Every person is assigned some type of duty. The father cares for the family, the child goes to school, the mother nurtures the children, the teacher teaches students, the head of state watches over the citizens, etc. In ideal circumstances, the prescribed work is accepted based on inherent qualities, or gunas. In ancient times this is how work was assigned, and the qualities were determined by those in the mode of goodness. There are three modes of material nature, and those in goodness are at the highest level. They can see things clearly, meaning they know the difference between matter and spirit. They can thus assess material qualities in others and then give the prescribed duties, which are originally handed down in the Vedas, the first scriptural tradition of this world.

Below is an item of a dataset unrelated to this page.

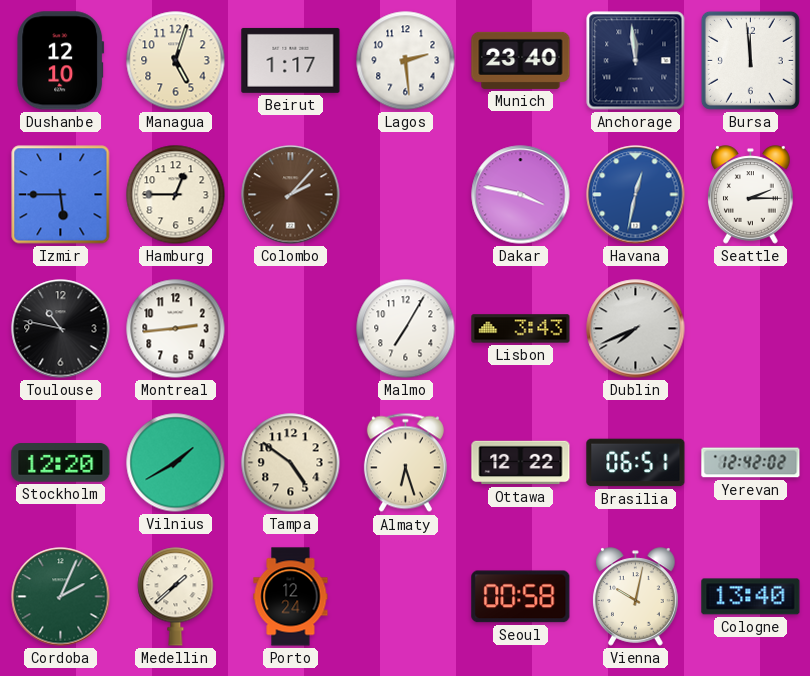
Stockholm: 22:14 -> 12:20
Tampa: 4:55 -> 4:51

Krishna is the origin of the Vedas, so He is the person who first instituted the prescribed duties. Those in the mode of goodness read the Vedas, study Vedic wisdom, perform sacrifices, and teach others to perform sacrifice as part of their duties. The martial class, those in the mode of passion, runs the government, protects against foreign attack, and gives in charity. The business section generates wealth, produces food, and protects cows. The laborer class serves the three higher classes, and in each division the participants are suited for the work based on their qualities. Prescribed work is the real meaning to karma, as it aims to provide fruits that are worth having.
Though Krishna doesn’t have to do anything, He still does pretty much everything. If He were to give a presentation before a classroom, there would be no end to His discussion. This is because He can go on and on about everything He has done in the past, does right now, and will do in the future. Through a simple exhalation He generates this and many other universes. Through an inhalation, everything comes back into Him. And just as we breathe in and out many times in a day, so Krishna creates, maintains and annihilates the creations over and over again.
Even the work assigned to deputies like saints and demigods is in one sense done by Krishna, who is responsible for the creation of the elements used to carry out that work. The very act of describing Krishna is also something done indirectly by the Lord, which means that there is infinite recursion in the definition of the Supreme Lord.
Krishna does all this work to set a good example and also to derive pleasure. Just as the father is appreciated by the son for the love that he offers and the work that he does, we too can honor the Supreme Lord for all that He does for us. And that act of honoring will bring us the greatest pleasure, simultaneously providing meaning to all the other work that we do.
Ultimately, we work to maintain something, so if our work is done to maintain the connection to Krishna in a loving mood, then it is worthwhile. The loving mood is best created through the chanting of the holy names in full surrender. Repeating, “Hare Krishna Hare Krishna, Krishna Krishna, Hare Hare, Hare Rama Hare Rama, Rama Rama, Hare Hare”, is work that can be done anywhere, and if there is some faith applied in the chanting process, the rest of the work will be adjusted properly. If the supreme father works for our benefit, then we can surely work for His, glorifying Him with our sacrifice.
Father of student to classroom invite,
So that inspiration in students to ignite.
To describe his work opportunity he takes,
Explains how a living with action he makes.
Supreme Lord is the father in a sense too,
He takes to working though He has nothing to do.
The entire creation He does start,
Of Him His energies are also a part.
To His work there is never an end,
So your heartfelt obeisances to Him send.